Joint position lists
Segment Open

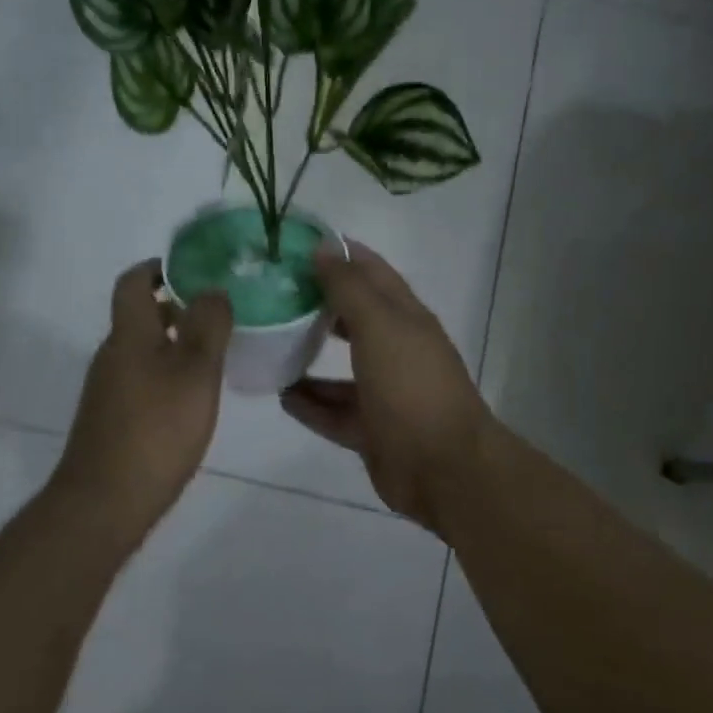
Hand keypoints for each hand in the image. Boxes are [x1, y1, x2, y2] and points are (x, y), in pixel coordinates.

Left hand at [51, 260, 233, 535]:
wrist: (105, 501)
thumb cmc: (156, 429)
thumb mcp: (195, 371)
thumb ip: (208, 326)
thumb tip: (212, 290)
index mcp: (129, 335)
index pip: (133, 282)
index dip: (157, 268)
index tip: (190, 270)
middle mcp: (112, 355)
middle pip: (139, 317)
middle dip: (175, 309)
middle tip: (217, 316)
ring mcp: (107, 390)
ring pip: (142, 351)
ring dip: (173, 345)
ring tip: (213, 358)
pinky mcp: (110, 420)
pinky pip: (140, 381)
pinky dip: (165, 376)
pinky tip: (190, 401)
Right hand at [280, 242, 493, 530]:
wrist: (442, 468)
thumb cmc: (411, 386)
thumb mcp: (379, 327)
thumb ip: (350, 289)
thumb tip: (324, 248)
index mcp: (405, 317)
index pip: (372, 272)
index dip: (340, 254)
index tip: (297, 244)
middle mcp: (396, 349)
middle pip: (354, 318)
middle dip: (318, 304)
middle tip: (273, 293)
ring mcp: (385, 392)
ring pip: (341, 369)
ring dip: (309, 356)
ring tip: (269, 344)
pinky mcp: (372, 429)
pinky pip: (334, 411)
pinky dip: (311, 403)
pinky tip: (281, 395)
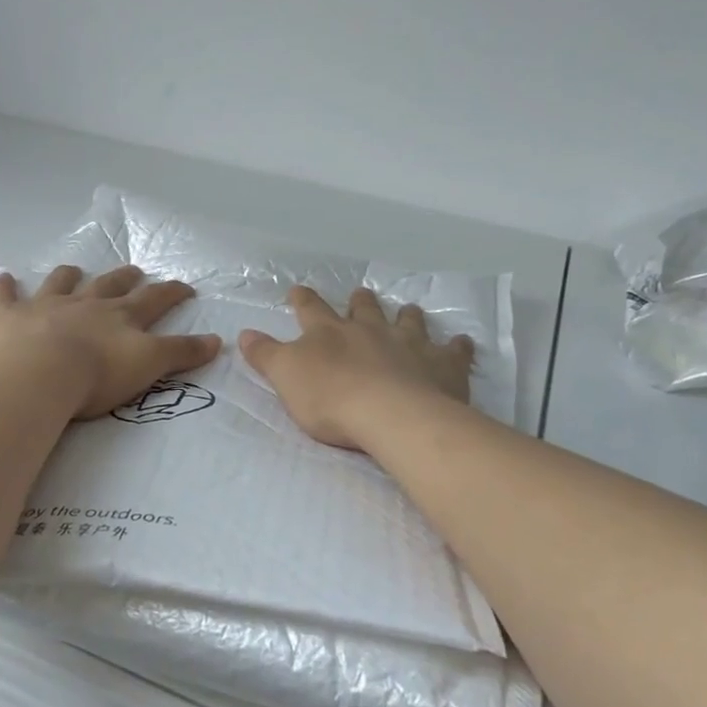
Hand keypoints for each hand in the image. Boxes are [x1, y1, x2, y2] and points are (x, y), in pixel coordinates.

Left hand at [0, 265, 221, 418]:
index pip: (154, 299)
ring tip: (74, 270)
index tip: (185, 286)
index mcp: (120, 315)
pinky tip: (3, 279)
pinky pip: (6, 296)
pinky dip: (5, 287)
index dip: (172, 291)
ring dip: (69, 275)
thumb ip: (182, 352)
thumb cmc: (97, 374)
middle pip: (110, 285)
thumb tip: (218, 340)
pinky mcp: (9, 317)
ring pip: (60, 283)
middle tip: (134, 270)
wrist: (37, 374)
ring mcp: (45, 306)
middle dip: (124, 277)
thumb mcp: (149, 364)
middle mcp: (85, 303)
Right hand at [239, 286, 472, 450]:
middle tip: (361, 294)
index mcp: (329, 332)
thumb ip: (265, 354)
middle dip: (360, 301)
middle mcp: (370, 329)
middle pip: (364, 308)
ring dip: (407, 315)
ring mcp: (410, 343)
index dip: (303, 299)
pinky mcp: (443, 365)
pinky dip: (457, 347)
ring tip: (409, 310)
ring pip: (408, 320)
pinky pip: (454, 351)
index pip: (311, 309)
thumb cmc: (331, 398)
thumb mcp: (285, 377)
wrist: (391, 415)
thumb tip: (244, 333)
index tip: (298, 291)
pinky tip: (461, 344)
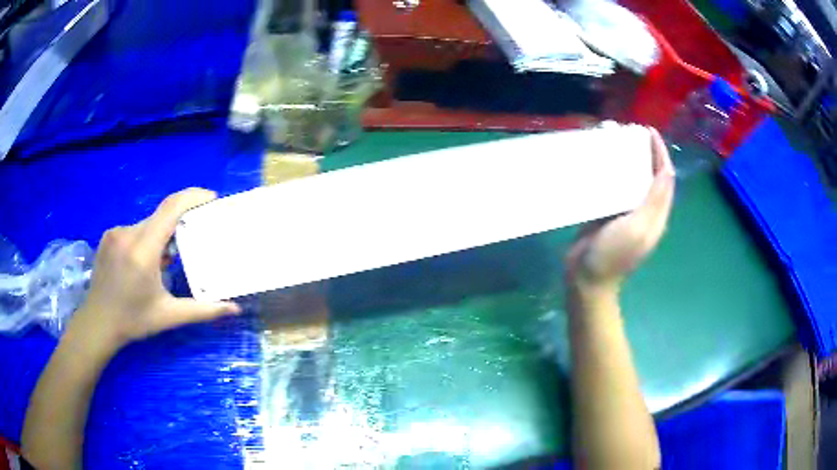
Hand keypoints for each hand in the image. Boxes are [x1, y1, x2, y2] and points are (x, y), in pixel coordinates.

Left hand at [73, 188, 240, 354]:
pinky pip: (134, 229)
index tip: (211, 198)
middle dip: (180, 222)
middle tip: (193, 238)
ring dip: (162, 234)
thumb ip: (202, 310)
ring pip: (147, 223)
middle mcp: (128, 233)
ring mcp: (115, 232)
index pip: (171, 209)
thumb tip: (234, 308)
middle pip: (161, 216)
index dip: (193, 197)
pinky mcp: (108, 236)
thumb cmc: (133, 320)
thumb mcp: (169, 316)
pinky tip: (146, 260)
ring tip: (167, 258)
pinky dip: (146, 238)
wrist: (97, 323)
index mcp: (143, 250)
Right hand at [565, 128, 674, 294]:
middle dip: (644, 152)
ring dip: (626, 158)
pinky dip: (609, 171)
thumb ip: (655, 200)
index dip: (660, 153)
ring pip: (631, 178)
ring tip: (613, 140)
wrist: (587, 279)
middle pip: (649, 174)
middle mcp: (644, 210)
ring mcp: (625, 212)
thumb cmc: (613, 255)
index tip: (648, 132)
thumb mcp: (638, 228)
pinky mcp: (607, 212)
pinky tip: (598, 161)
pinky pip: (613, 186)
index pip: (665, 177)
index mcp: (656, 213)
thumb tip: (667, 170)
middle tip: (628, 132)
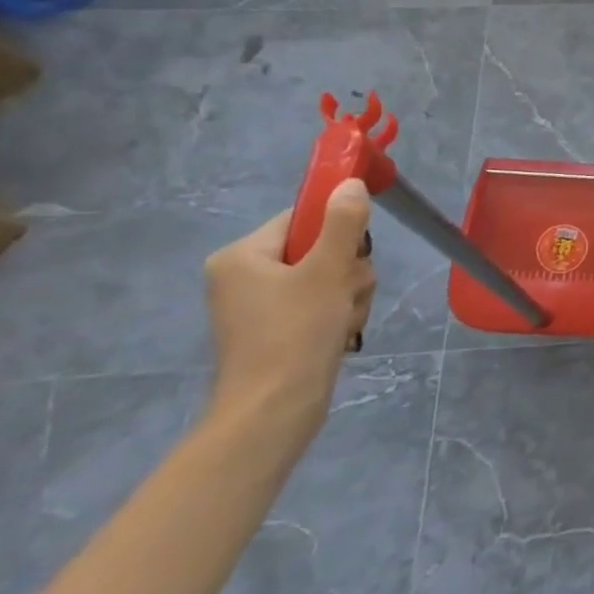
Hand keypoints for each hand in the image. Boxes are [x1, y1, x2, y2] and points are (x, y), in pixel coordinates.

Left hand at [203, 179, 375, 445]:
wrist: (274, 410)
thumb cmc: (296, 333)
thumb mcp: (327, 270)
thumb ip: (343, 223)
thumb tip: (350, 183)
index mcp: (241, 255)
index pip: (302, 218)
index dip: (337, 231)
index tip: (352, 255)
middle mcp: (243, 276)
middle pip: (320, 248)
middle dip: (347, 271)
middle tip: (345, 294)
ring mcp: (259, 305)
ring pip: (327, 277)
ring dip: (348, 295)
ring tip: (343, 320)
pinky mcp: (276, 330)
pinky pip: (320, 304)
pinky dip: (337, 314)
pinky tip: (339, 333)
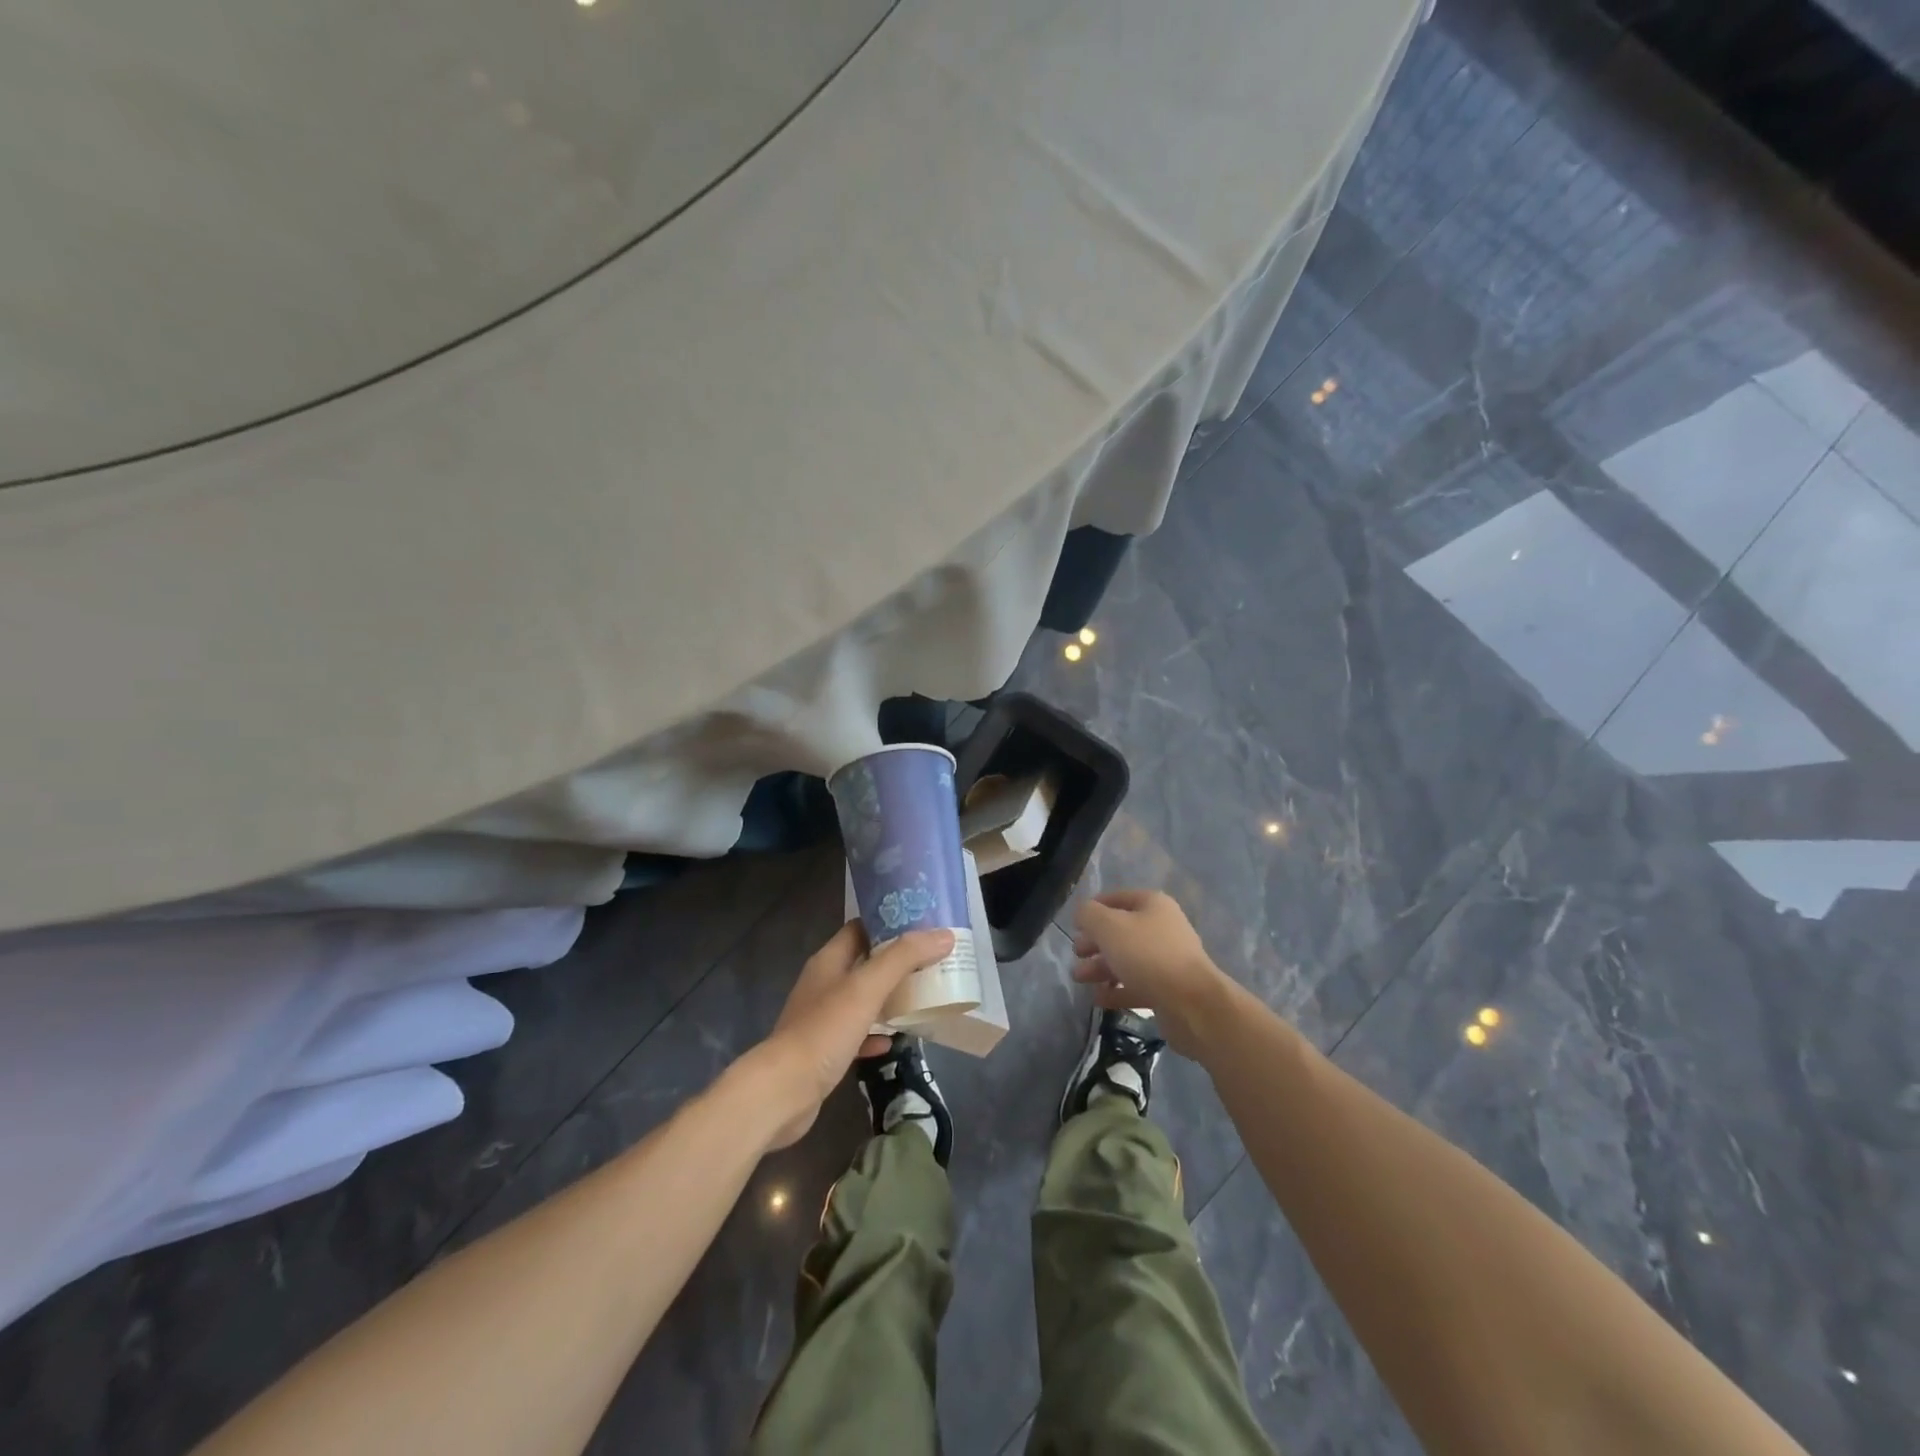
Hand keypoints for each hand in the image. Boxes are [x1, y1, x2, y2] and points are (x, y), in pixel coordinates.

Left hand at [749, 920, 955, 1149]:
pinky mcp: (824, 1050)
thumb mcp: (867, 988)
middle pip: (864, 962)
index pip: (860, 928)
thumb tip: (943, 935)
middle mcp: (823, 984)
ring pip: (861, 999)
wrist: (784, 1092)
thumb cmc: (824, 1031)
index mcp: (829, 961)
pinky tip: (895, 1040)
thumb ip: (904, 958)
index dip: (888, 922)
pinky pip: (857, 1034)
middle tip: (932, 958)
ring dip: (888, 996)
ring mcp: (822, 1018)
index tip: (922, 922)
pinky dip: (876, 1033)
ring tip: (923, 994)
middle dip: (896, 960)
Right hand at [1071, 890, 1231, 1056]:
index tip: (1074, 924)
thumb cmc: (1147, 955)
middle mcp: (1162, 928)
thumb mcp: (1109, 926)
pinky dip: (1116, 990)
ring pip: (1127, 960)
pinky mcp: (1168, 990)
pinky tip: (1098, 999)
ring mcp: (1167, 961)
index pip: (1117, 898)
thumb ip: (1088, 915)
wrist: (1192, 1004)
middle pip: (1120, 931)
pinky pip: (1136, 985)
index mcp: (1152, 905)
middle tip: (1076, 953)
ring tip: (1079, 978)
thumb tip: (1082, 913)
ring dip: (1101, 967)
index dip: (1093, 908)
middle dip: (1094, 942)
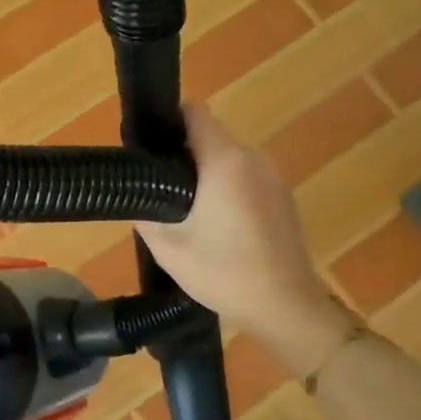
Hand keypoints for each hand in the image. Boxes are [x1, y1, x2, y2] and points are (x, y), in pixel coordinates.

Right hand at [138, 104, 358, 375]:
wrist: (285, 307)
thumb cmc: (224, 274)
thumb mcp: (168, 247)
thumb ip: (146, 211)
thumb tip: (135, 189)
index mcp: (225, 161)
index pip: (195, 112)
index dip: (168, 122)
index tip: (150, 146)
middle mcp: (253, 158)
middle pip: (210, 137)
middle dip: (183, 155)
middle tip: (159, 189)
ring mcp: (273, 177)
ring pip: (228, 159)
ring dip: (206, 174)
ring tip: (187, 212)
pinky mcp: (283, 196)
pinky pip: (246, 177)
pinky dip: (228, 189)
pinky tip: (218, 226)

Segment Closed

* _ACTIVITY_: Which lines in the records above contain the word "Left"? Return each of them.

* _OUTPUT_:
Left hand at [51, 260, 233, 535]:
Left hand at [0, 265, 221, 418]:
Left hand at [73, 188, 240, 354]:
Left hand at [203, 179, 375, 445]:
Left hand at [749, 920, 955, 1149]:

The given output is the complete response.